Die Geotechnikvariante zeichnet sich durch eine erhöhte Festigkeit aus, was direkt zu Materialeinsparungen führt. Dadurch können Geoankersysteme kompakter und leichter ausgeführt werden, was insbesondere in schwierigem Gelände Vorteile bei Transport, Handling und Einbau bietet. Gleichzeitig entfällt die sonst vorgeschriebene Fehlstellenprüfung der Hüllrohre im eingebauten Zustand.
Der Spezialstahl Top12 eignet sich für zahlreiche ingenieur- und geotechnische Anwendungen, insbesondere für die Verankerung von Fundamenten, Mauern und Stützwänden beim Bau von Viadukten, Tunneln und Straßen. Auch Felswände werden mit Top12-Ankern gegen Rutschungen gesichert. Der gerippte Spezialstahl wird bei Steeltec am Standort Emmenbrücke hergestellt.
Eingeklemmt zwischen Berg und See
Das sanierte Teilstück der Kantonsstraße K2b liegt zwischen Bürgeln und der Kantonsgrenze Luzern/Schwyz. Es verläuft direkt am Berg über dem Vierwaldstättersee. Auf der einen Seite ragt eine steile Felswand in die Höhe, auf der anderen Seite fällt das Gelände in den See ab. Die Fahrbahn wurde auf sieben Meter verbreitert und das Trottoir auf eine Breite von 2,6 Metern ausgebaut. Eine seeseitige Lehnenkonstruktion, die mit Balkonen an Häusern vergleichbar ist, trägt das gesamte, 350 Meter lange Bauwerk. Sie ist mit vorgespannten Top12-Ankern fest im Fels gesichert und verfügt über Stützmauern an beiden Enden. Auch der Berg wird mit Top12-Ankern stabilisiert, wodurch die Straße vor Hang- und Felsrutschungen geschützt wird.
Da in dem unwegsamen Gelände sonst nirgendwo Platz dafür war, wurden für die Plattformen in den Felsen, auf denen in der Bauphase Material und Maschinen gelagert wurden, zusätzliche temporäre Anker gesetzt. Die Bauarbeiten erstreckten sich über einen Zeitraum von zwei Jahren und konnten Anfang 2026 abgeschlossen werden. Die permanente Verankerung erfolgte dabei über das Schutzstufe-2b-Ankersystem „Spanntop” der Stahlton AG, bei dem Top12 als nichtrostendes Zugglied dient. Um das Bauwerk optisch besser in die Landschaft zu integrieren, wurde der Beton für Träger und Mauern eingefärbt.
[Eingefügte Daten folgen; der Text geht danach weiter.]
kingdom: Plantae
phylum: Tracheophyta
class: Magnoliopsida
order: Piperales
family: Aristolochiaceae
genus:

Sicherheit für exponierte Bauwerke
Top12-Anker der Swiss Steel Group sichern zahlreiche Schweizer Infrastrukturbauten in exponierten Lagen. Beispiele sind die Viamala-Passstraße in Graubünden, die sich durch die gleichnamige Schlucht schlängelt, und die Schutzgalerie Müllitobel bei Vals, die ebenfalls in sehr unwegsamem Gelände errichtet wurde.
Im Kanton Bern wurden die an die Bergstation Schilthorn angebaute Skifahrerrampe und der 18 Meter hohe Liftturm mit Top12-Ankern dauerhaft in Fels und Permafrost verankert. Auch unweit des Standorts in Emmenbrücke, bei der 340 Meter langen und bis zu 23 Meter hohen Stützmauer Reussthal am Fuße eines bewaldeten Steilhangs, kamen Top12-Anker zum Einsatz.